No prison sentence for Brodsky

Germany likely to fine alleged Mossad agent for passport forgery.

Brodsky 311 (photo credit: Courtesy)
Brodsky 311
(photo credit: Courtesy)
BERLIN - Rainer Wolf, a spokesman for the public prosecutor's office in Cologne, told The Jerusalem Post on Wednesday that the alleged Mossad agent Uri Brodsky will probably be slapped with a financial penalty instead of incarceration  for his reported involvement in securing a false passport, which enabled a hit man to travel to Dubai in January and assassinate Mahmoud al-Mabhouh, a senior Hamas official involved in Iranian arms smuggling.
According to Wolf, the Polish authorities plan to extradite Brodsky to  Germany on Friday, and a hearing is set for Friday morning.  When asked if the prosecutor has sufficient evidence to convict Brodsky of illegally obtaining a passport, Wolf told the Jpost that “if  it were to come to a trial” the prosecutor can prove Brodsky improperly obtained the German passport.
Wolf said the hearing on Friday is slated to address whether Brodsky will be remanded to pre-trial confinement. The prosecutor said that “it is unnecessary” that Brodsky be incarcerated and the court allows for possibilities such as bail. Brodsky is represented by two German attorneys and a third attorney in Tel Aviv. The two German attorneys wished to not be identified at this time.
German media reported that Brodsky used the name Alexander Verin when he assisted a second alleged Mossad agent at a Cologne passport agency, who represented himself as Michael Bodenheimer, the son of a German Jew named Hans Bodenheimer.  Under German Law, German Jews, who were stripped of their citizenship or fled Nazi Germany, and their descendents, can exercise their right to German citizenship.
The German authorities initially charged Brodsky with espionage activity in the Federal Republic as well as forgery of a passport. A polish court determined in early August that Brodsky could be extradited to Germany based on the passport forgery charge but not because of secret service intelligence operations in the Federal Republic. In a statement to The Jerusalem Post on Wednesday, the German federal prosecutor's office in Karlsruhe wrote that because the Polish court expunged the espionage allegation, the federal prosecutor no longer has jurisdiction over the Brodsky case.
The actual identity of the Israeli is unclear. He has appeared to have used multiple names.

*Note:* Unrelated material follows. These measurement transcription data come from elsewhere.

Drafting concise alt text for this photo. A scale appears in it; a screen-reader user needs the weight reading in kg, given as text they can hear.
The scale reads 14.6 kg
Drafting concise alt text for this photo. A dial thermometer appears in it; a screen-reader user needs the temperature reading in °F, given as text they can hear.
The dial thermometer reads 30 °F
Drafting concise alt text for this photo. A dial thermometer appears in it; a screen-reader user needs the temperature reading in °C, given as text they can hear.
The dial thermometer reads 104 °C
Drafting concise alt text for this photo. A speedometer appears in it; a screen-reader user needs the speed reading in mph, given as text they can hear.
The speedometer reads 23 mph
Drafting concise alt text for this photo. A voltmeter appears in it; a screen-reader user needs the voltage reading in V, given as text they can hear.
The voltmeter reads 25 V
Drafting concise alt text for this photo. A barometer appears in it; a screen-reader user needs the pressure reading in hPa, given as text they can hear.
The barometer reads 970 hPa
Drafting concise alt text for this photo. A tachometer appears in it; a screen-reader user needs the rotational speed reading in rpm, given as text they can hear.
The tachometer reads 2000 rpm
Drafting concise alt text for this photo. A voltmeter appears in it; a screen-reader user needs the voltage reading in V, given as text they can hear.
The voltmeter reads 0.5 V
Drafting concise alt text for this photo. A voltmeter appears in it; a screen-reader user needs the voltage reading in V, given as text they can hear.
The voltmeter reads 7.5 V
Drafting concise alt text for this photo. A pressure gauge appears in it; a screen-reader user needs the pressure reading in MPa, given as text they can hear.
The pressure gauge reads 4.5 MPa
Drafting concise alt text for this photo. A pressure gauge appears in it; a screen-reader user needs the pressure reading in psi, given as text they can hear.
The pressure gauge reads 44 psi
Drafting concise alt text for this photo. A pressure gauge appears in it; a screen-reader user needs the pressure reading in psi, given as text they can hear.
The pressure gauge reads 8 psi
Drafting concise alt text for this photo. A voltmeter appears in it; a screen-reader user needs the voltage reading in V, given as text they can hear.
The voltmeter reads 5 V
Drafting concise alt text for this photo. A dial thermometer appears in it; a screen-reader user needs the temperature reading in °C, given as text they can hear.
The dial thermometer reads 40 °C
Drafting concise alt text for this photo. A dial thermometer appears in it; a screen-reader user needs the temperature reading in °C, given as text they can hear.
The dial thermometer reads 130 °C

Wolf, from the Cologne public prosecutor's office, said the process could last between thirty and sixty days. He said that the allegation of a forged passport involving a family member of a Holocaust survivor is the first case for public prosecutor's office.  According to Wolf, if Brodsky is slapped with a financial penalty, his prison time in Poland could be factored in to minimize the monetary fine.